UT’s Center for Mexican American Studies misses out on $1.5 million following Perry’s veto

Andrew Messamore

Updated Tuesday, 3:00 p.m.

After sustaining substantial budget tightening during the past four years, the Center for Mexican American Studies took another cut Friday when Gov. Rick Perry line-item vetoed $1.5 million in funding to the center approved by the Texas Legislature.

Under HB 1025, written by Rep. Jim Pitts, R-Waxahachie, the center would have received a one-time supplement of $1.5 million from the University’s General Revenue Fund for the next biennium. Other centers across the state, such as the Department of Petroleum Engineering at Texas A&M International University, were also slated to obtain funds but received similar line-item vetoes.

The center will still receive a $400,000 budget increase next year as part of the University budget appropriation, University spokesman Gary Susswein said.
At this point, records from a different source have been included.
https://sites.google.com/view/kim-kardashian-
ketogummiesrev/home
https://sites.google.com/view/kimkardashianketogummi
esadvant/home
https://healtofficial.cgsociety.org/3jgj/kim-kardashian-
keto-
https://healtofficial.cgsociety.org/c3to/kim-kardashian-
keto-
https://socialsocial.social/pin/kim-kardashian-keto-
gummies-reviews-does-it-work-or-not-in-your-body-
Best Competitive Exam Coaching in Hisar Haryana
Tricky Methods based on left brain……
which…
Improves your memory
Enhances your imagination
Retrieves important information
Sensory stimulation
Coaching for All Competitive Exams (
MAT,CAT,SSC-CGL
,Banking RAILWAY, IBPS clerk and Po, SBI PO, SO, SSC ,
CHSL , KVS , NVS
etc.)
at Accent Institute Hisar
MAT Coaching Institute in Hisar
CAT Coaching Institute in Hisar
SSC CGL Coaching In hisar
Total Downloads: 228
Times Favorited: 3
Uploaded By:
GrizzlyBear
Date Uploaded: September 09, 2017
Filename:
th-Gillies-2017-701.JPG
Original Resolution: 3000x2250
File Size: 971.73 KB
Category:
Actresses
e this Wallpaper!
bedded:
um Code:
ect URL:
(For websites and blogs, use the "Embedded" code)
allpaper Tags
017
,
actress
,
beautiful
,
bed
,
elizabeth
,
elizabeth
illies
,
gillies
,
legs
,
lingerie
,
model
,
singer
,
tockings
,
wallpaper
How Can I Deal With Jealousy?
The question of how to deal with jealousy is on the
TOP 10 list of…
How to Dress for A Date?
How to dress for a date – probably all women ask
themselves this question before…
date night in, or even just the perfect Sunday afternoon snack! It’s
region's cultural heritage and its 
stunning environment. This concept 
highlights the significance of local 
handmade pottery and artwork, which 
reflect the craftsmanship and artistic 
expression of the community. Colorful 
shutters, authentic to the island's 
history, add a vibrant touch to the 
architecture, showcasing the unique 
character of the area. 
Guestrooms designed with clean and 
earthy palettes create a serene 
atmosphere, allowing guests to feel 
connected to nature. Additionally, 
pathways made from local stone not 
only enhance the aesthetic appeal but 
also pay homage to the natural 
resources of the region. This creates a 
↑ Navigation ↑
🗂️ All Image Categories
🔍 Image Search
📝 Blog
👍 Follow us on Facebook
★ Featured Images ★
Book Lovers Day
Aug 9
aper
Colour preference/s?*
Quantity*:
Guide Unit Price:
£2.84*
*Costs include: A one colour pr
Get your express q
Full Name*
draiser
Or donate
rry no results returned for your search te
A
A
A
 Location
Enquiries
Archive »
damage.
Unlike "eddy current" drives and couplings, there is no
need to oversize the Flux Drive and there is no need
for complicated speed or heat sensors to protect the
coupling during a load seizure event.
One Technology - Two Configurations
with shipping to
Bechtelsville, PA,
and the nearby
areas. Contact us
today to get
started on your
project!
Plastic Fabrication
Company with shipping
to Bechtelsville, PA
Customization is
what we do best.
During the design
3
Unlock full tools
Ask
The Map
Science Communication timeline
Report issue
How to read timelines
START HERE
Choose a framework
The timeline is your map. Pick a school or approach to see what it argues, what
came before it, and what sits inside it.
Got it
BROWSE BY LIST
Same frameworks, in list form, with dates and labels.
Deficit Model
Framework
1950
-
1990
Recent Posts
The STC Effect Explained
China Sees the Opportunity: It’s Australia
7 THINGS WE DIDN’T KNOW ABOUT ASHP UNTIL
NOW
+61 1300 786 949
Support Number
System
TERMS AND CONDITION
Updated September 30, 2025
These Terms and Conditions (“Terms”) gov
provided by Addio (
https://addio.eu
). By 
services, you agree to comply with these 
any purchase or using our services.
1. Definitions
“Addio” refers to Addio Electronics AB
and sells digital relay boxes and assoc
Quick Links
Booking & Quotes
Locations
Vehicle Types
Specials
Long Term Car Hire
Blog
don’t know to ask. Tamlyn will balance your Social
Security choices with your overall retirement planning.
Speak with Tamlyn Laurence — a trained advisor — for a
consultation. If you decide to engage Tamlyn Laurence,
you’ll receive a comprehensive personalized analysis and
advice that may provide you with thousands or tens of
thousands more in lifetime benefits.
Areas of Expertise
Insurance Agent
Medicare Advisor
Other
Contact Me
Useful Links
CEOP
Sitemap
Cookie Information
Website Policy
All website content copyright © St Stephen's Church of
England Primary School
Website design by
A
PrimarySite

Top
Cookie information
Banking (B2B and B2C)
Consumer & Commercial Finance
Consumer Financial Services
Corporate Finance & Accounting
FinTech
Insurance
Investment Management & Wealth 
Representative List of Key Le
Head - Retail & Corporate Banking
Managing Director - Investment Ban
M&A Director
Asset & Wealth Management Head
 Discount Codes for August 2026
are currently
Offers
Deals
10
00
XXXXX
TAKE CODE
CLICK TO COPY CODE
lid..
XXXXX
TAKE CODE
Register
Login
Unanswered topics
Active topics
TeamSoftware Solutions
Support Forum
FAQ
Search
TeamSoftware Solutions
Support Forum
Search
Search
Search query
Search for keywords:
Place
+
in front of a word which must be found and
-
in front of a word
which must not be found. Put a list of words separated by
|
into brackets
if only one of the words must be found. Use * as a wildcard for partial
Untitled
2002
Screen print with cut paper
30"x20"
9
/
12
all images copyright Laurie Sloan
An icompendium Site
Budgeted funding to the center declined 60 percent between 2008 and 2012, according to the center. 

In a statement, Perry said he vetoed the funds for the center and other programs because they had not been requested with regular budget “formula funds” and instead were requested as “special funds” outside of the University’s legislative request. 

“Because of the growth in special item funding, there is less state money to teach college students, which contributes to rising tuition,” Perry said. “If the Department of Mexican-American Studies is a priority, the University can use its $2.2 million appropriation for Institutional Enhancement.”

The line-item vetoes of items in HB 1025 were accompanied by 26 other vetoes of bills by Friday, including a bill relating to increased oversight of the UT System Regents and a bill related to gender equality.

Nicole Guidotti-Hernandez, associate director of CMAS, said the center had been planning to use the additional funding to help develop into a full department capable of setting the standards for its own faculty hires.  

At present, the program’s restricted funds and status as a center means it cannot set the standards for recruitment of new faculty, which has already resulted in a potential faculty member choosing another department during hiring, Guidotti-Hernandez said.

“UT could not compete with other schools, in particular with their salary offers, which is a shame because the candidate is currently the CMAS Carlos Castaneda Postdoctoral Fellow,” Guidotti-Hernandez said. “We should have been able to retain her and CMAS did everything we could on our end to do so.”

Asked if CMAS is able to effectively compete with traditionally successful programs for private funding, Guidotti-Hernandez said CMAS has recently created an advisory committee and 10-year plan for development priorities.

"Since taking the helm of CMAS in January of 2012, we discovered that the center had no concerted development plan for its previous 42 years of existence," Guidotti-Hernandez said. "We understand that in this very competitive market, with shrinking state resources, that we must be entrepreneurial in both fundraising and seeking grants."

Mexican American Studies graduate student Jaime Puente said the veto was constricting available resources for graduate students at the University.

“It's terrible,” Puente said. “It’s part and parcel of what I think is a concerted effort by Rick Perry to attack the University of Texas. If the center can’t fund its graduate students, it will definitely affect recruitment.”